In this review article hand surgeons from the University of Colorado Health Sciences Center in Denver discuss what causes trigger finger and what to do about it. Both conservative care and surgery are explained in detail. What to expect and types of problems that can occur are also presented.
Usually trigger finger is a mechanical problem. It can be caused by a tendon that’s too large for the pulley mechanism it slides through. Or sometimes the outer covering over the tendon is too tight. The tendon can’t slide and glide normally.

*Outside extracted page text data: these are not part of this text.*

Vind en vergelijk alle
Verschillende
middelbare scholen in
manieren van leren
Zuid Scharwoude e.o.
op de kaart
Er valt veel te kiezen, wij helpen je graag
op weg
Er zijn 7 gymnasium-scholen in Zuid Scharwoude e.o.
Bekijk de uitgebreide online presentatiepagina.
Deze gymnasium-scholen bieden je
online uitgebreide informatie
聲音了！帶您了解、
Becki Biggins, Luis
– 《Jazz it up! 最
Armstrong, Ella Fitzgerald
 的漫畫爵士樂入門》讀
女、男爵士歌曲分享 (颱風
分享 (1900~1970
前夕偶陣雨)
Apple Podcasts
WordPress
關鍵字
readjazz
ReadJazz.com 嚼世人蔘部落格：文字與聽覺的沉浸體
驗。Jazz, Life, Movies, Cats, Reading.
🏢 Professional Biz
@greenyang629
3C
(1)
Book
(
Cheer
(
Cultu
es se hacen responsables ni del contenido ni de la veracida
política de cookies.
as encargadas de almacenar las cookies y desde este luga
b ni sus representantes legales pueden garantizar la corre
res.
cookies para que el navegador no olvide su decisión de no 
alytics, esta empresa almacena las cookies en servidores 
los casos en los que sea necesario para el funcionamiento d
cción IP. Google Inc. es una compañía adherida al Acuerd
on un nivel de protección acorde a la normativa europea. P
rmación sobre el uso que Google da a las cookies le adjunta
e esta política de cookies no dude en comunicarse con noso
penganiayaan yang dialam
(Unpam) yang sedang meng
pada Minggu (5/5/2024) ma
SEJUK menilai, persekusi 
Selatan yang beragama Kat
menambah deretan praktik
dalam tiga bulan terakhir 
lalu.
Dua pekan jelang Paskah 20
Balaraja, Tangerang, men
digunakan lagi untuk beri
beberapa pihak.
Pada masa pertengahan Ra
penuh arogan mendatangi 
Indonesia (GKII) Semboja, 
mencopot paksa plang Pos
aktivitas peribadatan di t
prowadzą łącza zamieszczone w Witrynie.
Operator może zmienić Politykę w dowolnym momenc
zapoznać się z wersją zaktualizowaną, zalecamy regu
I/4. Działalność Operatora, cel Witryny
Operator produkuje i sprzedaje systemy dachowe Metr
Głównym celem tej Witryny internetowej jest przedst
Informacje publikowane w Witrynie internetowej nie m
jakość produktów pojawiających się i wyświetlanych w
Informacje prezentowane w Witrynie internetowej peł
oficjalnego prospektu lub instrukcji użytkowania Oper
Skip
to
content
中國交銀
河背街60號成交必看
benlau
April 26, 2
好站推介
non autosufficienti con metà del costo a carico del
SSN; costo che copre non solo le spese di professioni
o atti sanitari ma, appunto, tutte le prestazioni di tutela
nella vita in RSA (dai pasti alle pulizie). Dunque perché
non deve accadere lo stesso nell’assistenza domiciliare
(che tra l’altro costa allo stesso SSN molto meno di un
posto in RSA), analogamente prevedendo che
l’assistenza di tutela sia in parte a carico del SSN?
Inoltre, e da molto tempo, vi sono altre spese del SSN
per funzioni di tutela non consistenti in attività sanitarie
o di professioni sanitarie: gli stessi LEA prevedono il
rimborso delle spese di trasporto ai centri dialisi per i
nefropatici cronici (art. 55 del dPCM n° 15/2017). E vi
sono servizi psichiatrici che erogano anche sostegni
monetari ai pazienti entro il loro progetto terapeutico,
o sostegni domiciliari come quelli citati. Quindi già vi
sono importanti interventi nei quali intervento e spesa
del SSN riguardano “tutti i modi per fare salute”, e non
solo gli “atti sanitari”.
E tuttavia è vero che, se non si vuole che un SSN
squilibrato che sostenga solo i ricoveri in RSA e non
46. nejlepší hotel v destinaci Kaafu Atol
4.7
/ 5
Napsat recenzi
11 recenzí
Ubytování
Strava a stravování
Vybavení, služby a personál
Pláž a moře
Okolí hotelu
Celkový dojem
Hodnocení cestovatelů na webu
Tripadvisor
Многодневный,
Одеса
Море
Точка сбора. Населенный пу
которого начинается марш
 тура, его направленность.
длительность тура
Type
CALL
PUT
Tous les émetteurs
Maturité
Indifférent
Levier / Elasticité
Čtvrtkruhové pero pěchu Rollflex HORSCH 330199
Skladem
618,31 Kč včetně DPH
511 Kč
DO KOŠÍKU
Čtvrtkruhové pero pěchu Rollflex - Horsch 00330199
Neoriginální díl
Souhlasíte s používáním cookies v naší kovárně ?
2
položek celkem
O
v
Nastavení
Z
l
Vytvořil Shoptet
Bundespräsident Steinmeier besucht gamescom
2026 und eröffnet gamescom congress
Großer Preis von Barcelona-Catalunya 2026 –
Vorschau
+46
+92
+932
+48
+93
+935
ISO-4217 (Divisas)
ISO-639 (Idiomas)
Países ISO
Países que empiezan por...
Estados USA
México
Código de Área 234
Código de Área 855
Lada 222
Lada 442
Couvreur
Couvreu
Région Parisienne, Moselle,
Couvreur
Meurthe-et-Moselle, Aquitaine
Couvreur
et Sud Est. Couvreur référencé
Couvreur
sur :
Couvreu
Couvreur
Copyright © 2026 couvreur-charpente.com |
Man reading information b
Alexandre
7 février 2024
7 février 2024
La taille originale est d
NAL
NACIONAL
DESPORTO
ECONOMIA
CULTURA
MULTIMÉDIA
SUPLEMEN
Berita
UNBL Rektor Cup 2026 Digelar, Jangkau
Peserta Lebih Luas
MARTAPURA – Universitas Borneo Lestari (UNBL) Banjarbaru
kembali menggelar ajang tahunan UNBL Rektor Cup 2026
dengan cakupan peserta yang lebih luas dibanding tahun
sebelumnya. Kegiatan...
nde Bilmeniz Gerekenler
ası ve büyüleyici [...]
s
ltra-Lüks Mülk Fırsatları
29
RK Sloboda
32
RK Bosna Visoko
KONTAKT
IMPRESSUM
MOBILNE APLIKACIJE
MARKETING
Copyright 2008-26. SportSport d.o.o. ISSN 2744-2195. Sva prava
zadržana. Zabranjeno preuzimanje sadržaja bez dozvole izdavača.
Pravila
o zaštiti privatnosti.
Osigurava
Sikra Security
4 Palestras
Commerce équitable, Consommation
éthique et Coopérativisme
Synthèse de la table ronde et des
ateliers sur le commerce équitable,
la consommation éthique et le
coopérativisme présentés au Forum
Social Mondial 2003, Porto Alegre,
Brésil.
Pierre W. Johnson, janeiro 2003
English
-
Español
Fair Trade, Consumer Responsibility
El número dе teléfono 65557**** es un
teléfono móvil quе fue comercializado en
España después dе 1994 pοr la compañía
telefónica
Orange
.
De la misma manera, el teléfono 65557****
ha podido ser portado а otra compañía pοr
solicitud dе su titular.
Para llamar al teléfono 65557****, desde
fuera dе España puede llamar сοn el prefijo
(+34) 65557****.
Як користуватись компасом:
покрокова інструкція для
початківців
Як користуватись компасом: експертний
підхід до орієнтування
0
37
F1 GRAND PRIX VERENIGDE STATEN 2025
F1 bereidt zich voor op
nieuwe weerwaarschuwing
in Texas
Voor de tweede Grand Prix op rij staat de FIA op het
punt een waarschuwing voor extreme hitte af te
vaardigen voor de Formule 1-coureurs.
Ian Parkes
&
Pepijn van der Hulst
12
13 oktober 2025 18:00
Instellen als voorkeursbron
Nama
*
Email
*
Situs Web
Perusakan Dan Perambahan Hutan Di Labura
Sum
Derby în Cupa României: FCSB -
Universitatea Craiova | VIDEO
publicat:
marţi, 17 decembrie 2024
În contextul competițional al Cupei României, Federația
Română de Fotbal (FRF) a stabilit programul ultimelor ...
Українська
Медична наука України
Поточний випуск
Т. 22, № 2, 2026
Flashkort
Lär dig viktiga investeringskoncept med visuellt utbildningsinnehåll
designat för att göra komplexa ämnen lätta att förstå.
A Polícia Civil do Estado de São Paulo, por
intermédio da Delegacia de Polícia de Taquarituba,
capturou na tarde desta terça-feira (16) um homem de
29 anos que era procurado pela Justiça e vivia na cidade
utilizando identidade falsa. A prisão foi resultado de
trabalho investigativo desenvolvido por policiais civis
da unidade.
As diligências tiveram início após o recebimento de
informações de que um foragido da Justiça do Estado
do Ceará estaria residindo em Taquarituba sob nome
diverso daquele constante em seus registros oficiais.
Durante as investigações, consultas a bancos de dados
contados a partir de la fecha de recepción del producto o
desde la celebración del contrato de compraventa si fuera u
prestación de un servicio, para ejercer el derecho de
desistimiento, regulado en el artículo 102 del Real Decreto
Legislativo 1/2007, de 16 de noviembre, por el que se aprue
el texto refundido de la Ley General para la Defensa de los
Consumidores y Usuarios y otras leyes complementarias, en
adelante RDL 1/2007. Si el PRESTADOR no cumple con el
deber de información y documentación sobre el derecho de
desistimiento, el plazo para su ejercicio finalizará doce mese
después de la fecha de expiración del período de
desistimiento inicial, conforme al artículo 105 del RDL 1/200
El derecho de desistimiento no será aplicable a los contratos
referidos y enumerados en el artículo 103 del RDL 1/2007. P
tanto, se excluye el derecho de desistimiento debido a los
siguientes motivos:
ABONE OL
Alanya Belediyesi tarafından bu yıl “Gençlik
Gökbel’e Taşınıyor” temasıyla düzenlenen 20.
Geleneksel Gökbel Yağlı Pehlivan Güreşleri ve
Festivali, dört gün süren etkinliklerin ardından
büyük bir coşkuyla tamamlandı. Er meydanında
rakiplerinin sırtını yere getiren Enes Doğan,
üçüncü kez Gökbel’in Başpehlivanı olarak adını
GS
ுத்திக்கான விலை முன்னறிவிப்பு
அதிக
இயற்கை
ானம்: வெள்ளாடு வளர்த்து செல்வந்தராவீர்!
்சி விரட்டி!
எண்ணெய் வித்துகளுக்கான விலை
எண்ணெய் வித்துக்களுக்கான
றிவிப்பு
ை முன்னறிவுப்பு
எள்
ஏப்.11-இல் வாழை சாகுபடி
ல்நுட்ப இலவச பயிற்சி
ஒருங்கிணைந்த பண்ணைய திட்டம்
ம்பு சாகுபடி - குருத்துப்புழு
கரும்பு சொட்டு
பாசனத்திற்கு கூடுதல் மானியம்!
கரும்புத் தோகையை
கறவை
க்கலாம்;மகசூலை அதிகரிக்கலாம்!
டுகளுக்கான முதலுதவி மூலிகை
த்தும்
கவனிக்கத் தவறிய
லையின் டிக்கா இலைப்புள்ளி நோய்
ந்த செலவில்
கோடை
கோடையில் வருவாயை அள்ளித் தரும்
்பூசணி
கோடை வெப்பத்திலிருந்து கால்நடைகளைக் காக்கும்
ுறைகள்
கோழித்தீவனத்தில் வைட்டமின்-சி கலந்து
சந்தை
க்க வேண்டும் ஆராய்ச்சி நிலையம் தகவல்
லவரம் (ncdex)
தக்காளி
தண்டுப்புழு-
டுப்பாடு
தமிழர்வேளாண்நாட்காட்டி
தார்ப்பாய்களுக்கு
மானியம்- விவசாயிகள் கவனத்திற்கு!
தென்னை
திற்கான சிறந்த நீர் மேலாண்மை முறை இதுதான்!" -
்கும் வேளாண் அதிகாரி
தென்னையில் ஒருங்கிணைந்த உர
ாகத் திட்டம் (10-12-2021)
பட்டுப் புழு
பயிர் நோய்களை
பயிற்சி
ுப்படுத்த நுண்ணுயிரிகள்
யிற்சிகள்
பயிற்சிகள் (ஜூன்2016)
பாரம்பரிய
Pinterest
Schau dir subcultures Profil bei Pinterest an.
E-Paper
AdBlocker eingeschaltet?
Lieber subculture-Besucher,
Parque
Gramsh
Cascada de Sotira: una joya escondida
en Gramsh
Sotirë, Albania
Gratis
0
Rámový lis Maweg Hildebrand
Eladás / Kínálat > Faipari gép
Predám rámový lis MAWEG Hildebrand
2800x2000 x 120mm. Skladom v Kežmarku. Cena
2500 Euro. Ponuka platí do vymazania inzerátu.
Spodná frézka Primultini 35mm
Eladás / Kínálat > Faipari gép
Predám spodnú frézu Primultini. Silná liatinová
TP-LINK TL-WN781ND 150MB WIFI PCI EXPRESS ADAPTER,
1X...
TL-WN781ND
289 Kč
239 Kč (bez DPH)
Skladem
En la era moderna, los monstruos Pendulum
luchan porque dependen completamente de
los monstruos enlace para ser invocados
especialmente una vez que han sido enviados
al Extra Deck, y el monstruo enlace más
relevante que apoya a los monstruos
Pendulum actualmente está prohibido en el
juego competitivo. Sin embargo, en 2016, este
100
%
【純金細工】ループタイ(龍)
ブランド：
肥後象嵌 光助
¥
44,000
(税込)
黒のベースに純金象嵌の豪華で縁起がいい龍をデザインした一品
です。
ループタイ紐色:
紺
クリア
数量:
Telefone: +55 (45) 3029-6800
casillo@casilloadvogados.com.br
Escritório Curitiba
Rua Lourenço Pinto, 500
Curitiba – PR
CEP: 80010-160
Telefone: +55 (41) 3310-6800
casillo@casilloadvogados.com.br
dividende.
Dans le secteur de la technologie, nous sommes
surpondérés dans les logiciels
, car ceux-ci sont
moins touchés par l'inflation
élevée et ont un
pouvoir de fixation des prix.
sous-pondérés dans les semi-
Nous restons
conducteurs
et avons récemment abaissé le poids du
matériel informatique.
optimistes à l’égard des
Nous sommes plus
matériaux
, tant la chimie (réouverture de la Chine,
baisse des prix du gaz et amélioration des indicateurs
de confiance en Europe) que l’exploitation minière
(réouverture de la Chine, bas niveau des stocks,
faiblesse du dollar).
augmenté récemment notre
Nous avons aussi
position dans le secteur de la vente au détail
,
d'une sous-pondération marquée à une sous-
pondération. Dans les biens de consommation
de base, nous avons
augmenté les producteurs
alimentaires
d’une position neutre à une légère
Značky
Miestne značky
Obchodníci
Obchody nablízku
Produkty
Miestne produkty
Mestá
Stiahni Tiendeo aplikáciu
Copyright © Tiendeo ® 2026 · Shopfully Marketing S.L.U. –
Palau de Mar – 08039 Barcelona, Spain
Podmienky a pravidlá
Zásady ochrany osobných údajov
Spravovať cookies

Trigger finger can also occur as a result of other conditions. Carpal tunnel and trigger finger often develop at the same time in the same patient. Endocrine and metabolic diseases can be the cause of both. Patients with systemic diseases like rheumatoid arthritis and diabetes have a higher risk of trigger finger.
Whatever the cause of trigger finger treatment is usually the same. First nonsteroidal antiinflammatory drugs (NSAIDs) are used. Splinting may help. Steroid injections are also common. Patients get long-term relief with one to three injections.
When all else fails the patient may want to think about having surgery. The surgeon makes a small incision in the palm of the hand. The pulley is cut. In most cases there aren’t any problems for the patient afterwards. The authors do review the complications that can occur with surgical treatment for this problem. Releasing the wrong pulley and nerve injury are uncommon but serious side effects of this operation.